* _Given passage_

-- START --

Retired Obi-Wan Was A Killing Machine

This Is Not The Gaze Of Sanity

If we assume the prequels are canon (even Jar Jar) then Obi-Wan’s mental journey makes a sharp left turn into psychopathsville once he enters retirement on Tatooine. Specifically, when we consider how he spent the 20 years after cutting Anakin’s legs off, but before Anakin cut him into a force-ghost.


Pictured: Obi Wan’s hut. Not Pictured: 1,000-Piece Puzzles

I mean, aside from stalking young Luke and waiting for the empire to get bored and disintegrate Aunty and Unky Lars, what keeps Obi-Wan sane? Those walls above look pretty bare, and the furniture is sparse at best. So what was that old crank up to? Tetris? Sudoku?

Or, was he waging a one-man war against the planet’s native Tuskens, slowly reducing them to a shadow population of their former glory? Does that last one sound like a stretch? Let me explain. But first, a warning.

-- END --

Could you continue the piece about Obi-Wan's retirement on Tatooine, picking up right after "But first, a warning."?

* _Provided data_
-- START --

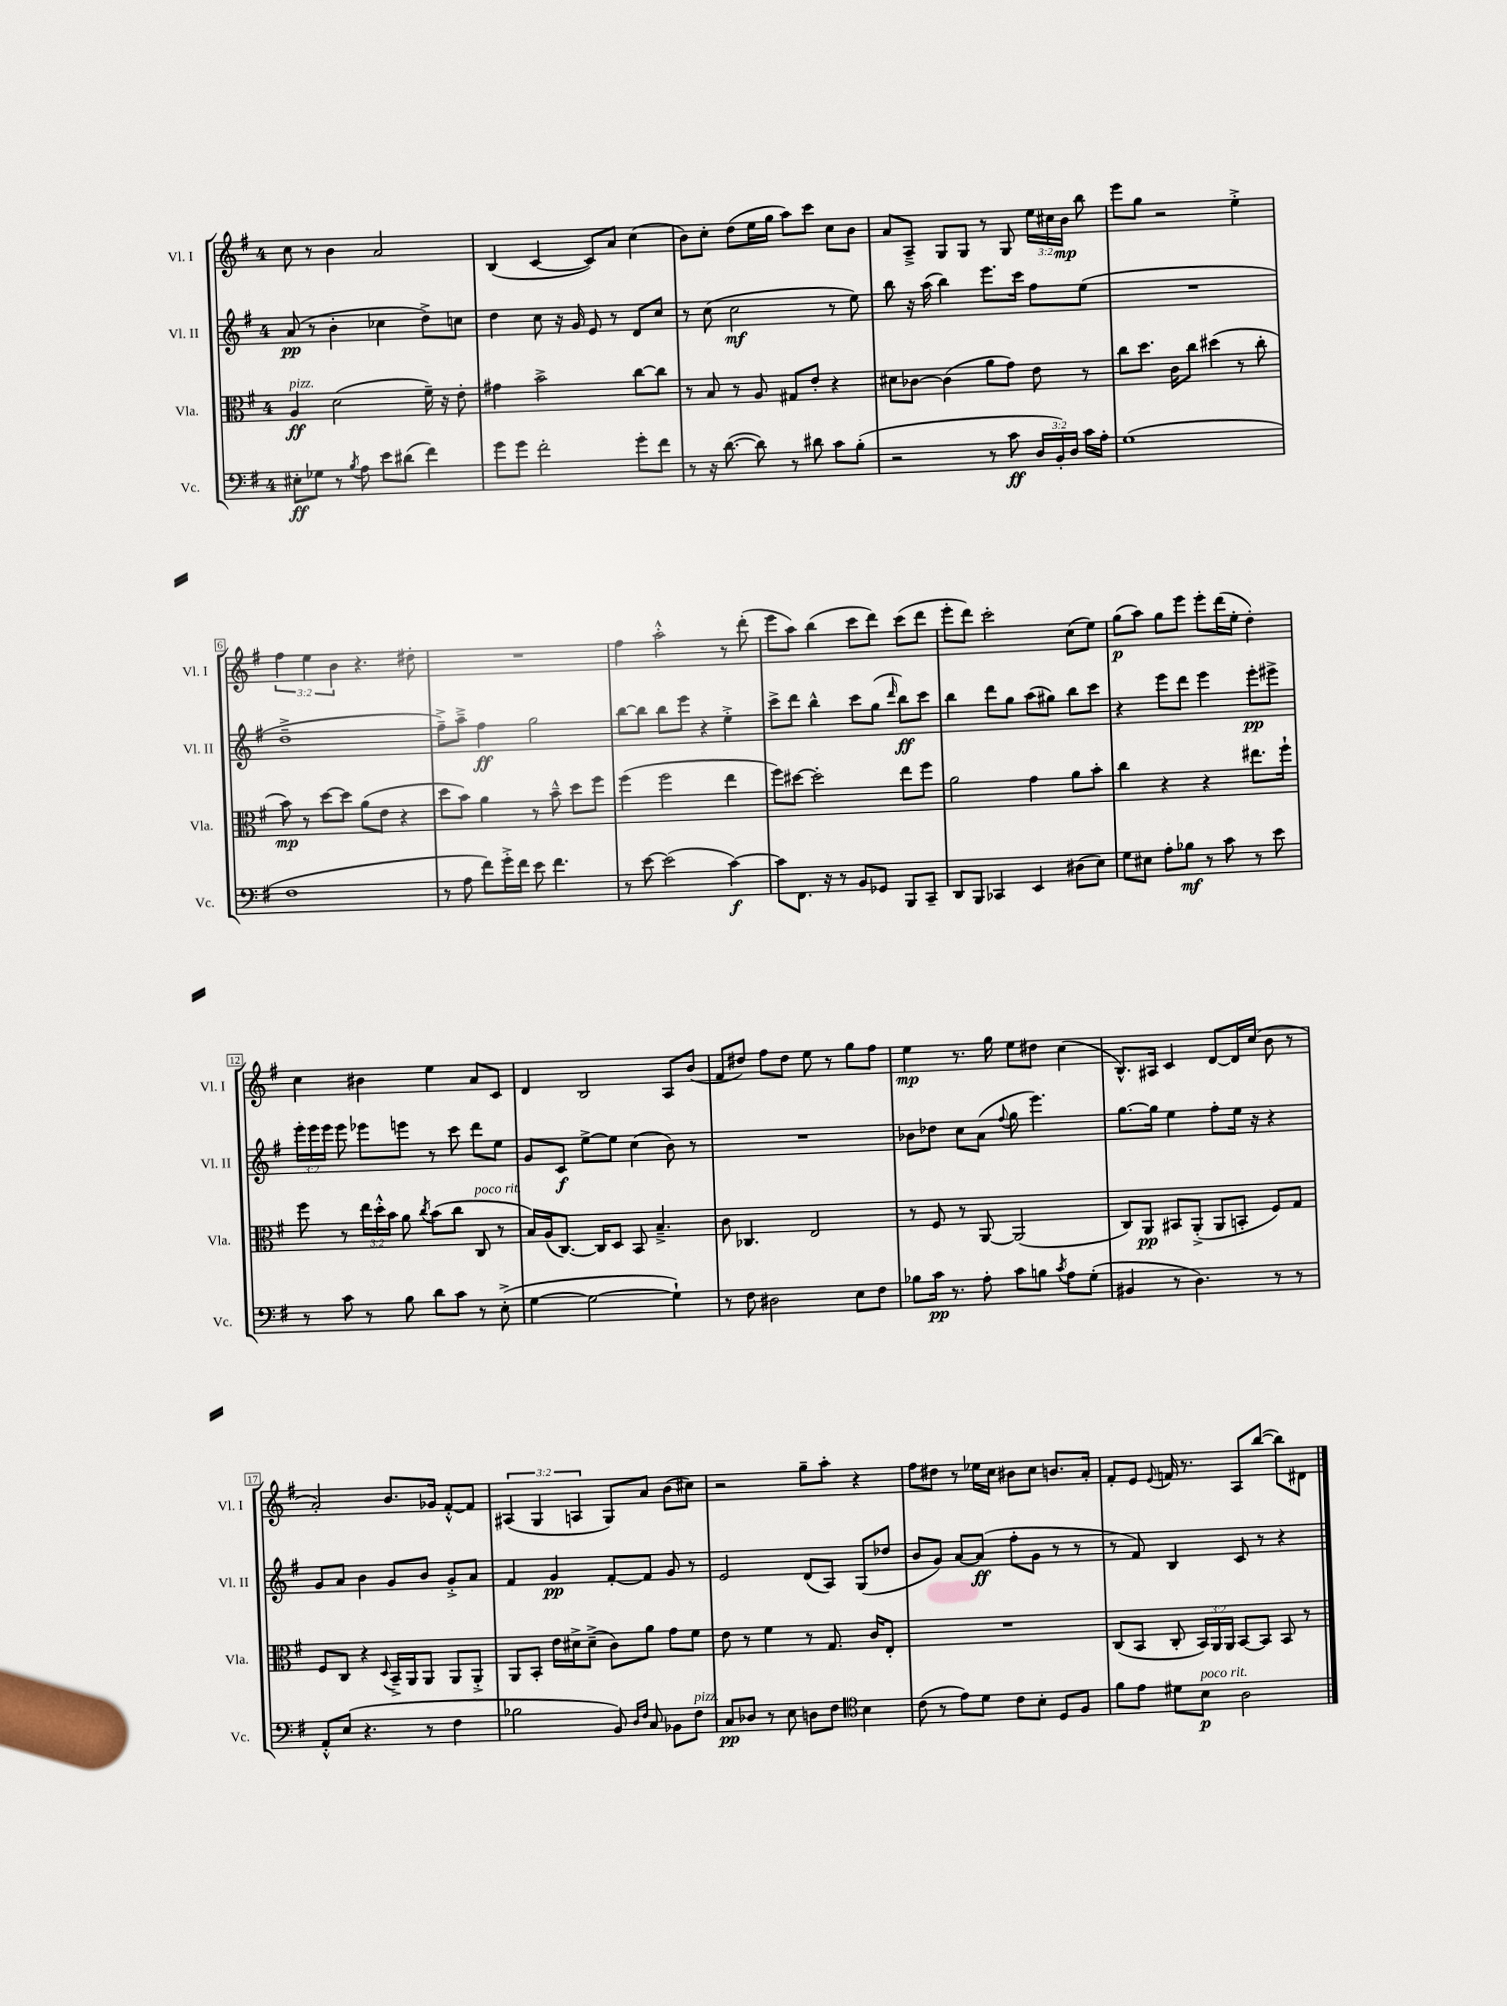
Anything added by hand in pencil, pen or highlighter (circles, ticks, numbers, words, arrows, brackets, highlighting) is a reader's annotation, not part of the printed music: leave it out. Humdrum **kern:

-- END --

* _Exercise output_
Imagine the emotional fallout Obi Wan was facing at the end of the prequels. Imagine the broken spirit of a Jedi Knight whose entire order has been crushed, whose best friend and pupil was left legless in a volcano, who has just retired from a life of rich political intrigue,  high-stakes negotiating, and PTSD-inducing battles. Now drop that man into isolation on a planet of dunes. Endless, boring dunes.

What would you do to keep your Jedi skills sharp?

During the prequels we see evidence of a large Tusken Raider population, bold enough and aggressive enough to take pot-shots at pod racers during the Boonta Eve event. That takes some big sandy balls right there. The Tuskens (named so because they raid-murdered the settlement of Tusken) are willing to shoot at–on live television–the planet’s most popular sports figures. That would be akin to a group of casual snipers take shots at Formula 1 racers in front of millions of spectators…if Formula 1 was the most popular sport on the planet.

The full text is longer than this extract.